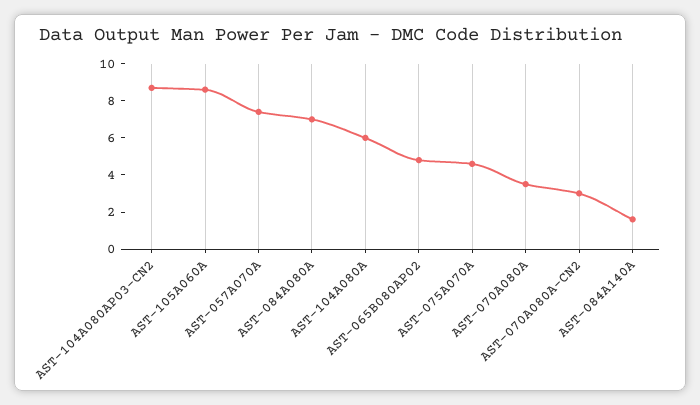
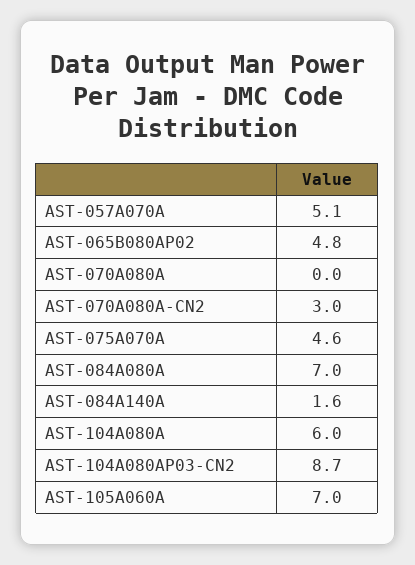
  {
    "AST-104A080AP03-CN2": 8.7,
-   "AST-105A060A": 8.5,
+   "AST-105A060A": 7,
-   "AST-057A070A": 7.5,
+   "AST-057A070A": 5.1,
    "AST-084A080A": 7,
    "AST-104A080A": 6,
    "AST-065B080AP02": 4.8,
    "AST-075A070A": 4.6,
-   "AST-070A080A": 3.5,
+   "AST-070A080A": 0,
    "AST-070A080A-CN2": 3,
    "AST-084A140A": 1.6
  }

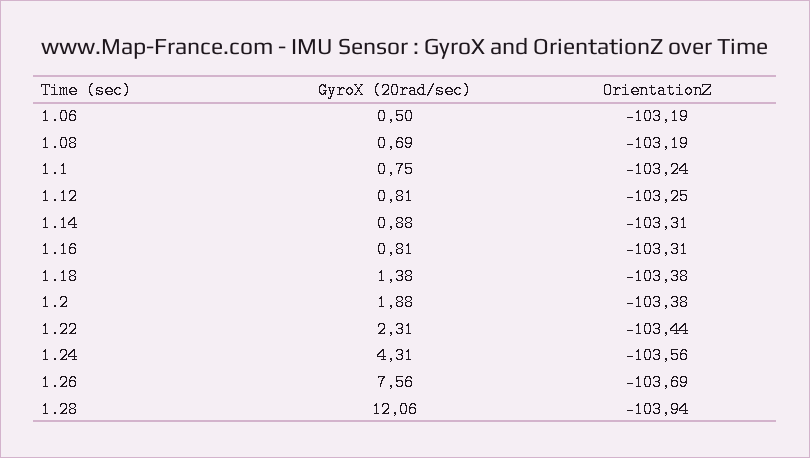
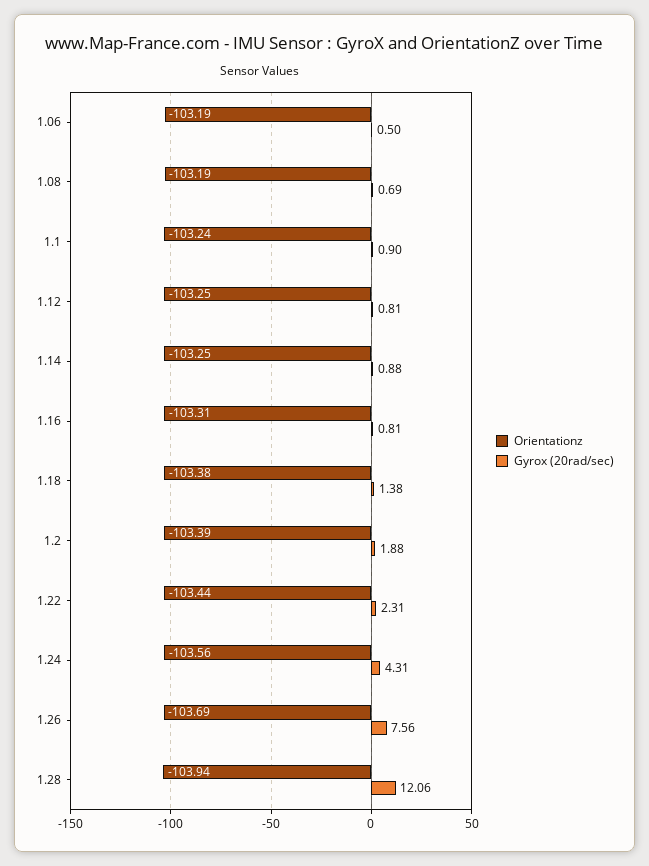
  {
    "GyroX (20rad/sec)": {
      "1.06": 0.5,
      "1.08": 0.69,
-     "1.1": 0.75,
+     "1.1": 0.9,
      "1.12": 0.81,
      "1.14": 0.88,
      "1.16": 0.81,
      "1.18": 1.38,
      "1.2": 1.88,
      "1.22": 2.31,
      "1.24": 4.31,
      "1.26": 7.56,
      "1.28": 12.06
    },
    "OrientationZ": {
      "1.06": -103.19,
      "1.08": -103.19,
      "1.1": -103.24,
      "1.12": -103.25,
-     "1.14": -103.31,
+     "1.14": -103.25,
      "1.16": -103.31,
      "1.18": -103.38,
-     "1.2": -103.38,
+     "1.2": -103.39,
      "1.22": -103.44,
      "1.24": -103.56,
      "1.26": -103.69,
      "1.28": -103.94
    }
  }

-=-=-=-=-

▸ **EXERCISE**
Give back every line of the material exactly as written, but not the pictures.

▸ **ANSWER SPACE**
  {
    "AST-104A080AP03-CN2": 8.7,
-   "AST-105A060A": 8.5,
+   "AST-105A060A": 7,
-   "AST-057A070A": 7.5,
+   "AST-057A070A": 5.1,
    "AST-084A080A": 7,
    "AST-104A080A": 6,
    "AST-065B080AP02": 4.8,
    "AST-075A070A": 4.6,
-   "AST-070A080A": 3.5,
+   "AST-070A080A": 0,
    "AST-070A080A-CN2": 3,
    "AST-084A140A": 1.6
  }

  {
    "GyroX (20rad/sec)": {
      "1.06": 0.5,
      "1.08": 0.69,
-     "1.1": 0.75,
+     "1.1": 0.9,
      "1.12": 0.81,
      "1.14": 0.88,
      "1.16": 0.81,
      "1.18": 1.38,
      "1.2": 1.88,
      "1.22": 2.31,
      "1.24": 4.31,
      "1.26": 7.56,
      "1.28": 12.06
    },
    "OrientationZ": {
      "1.06": -103.19,
      "1.08": -103.19,
      "1.1": -103.24,
      "1.12": -103.25,
-     "1.14": -103.31,
+     "1.14": -103.25,
      "1.16": -103.31,
      "1.18": -103.38,
-     "1.2": -103.38,
+     "1.2": -103.39,
      "1.22": -103.44,
      "1.24": -103.56,
      "1.26": -103.69,
      "1.28": -103.94
    }
  }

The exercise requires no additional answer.